Extracted entries:

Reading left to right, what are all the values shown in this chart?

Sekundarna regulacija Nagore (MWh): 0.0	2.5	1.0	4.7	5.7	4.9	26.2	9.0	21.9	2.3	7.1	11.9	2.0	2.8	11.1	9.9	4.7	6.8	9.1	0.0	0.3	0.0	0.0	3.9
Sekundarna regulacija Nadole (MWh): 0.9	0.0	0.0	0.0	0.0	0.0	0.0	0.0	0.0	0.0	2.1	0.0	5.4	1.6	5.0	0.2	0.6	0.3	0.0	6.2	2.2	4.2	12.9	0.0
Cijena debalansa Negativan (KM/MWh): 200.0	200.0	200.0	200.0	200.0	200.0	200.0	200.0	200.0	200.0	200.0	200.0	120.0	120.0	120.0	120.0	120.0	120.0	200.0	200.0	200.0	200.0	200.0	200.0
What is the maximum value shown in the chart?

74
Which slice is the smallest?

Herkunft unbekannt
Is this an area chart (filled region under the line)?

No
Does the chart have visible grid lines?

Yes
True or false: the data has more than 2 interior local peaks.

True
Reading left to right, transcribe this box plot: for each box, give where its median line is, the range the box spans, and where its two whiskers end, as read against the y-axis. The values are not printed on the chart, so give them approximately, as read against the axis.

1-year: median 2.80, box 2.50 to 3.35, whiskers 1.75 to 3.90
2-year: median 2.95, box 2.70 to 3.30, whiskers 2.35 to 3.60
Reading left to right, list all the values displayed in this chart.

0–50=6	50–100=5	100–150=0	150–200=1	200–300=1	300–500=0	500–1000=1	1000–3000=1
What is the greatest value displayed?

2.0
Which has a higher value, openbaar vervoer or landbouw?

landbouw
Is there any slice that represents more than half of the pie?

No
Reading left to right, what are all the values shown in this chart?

Task requirements: Reproduce all of the rows above with every "Reading left to right" switched to "Going from left to right", leaving everything else unchanged.

Solution:
Going from left to right, what are all the values shown in this chart?

Sekundarna regulacija Nagore (MWh): 0.0	2.5	1.0	4.7	5.7	4.9	26.2	9.0	21.9	2.3	7.1	11.9	2.0	2.8	11.1	9.9	4.7	6.8	9.1	0.0	0.3	0.0	0.0	3.9
Sekundarna regulacija Nadole (MWh): 0.9	0.0	0.0	0.0	0.0	0.0	0.0	0.0	0.0	0.0	2.1	0.0	5.4	1.6	5.0	0.2	0.6	0.3	0.0	6.2	2.2	4.2	12.9	0.0
Cijena debalansa Negativan (KM/MWh): 200.0	200.0	200.0	200.0	200.0	200.0	200.0	200.0	200.0	200.0	200.0	200.0	120.0	120.0	120.0	120.0	120.0	120.0	200.0	200.0	200.0	200.0	200.0	200.0
What is the maximum value shown in the chart?

74
Which slice is the smallest?

Herkunft unbekannt
Is this an area chart (filled region under the line)?

No
Does the chart have visible grid lines?

Yes
True or false: the data has more than 2 interior local peaks.

True
Going from left to right, transcribe this box plot: for each box, give where its median line is, the range the box spans, and where its two whiskers end, as read against the y-axis. The values are not printed on the chart, so give them approximately, as read against the axis.

1-year: median 2.80, box 2.50 to 3.35, whiskers 1.75 to 3.90
2-year: median 2.95, box 2.70 to 3.30, whiskers 2.35 to 3.60
Going from left to right, list all the values displayed in this chart.

0–50=6	50–100=5	100–150=0	150–200=1	200–300=1	300–500=0	500–1000=1	1000–3000=1
What is the greatest value displayed?

2.0
Which has a higher value, openbaar vervoer or landbouw?

landbouw
Is there any slice that represents more than half of the pie?

No
Going from left to right, what are all the values shown in this chart?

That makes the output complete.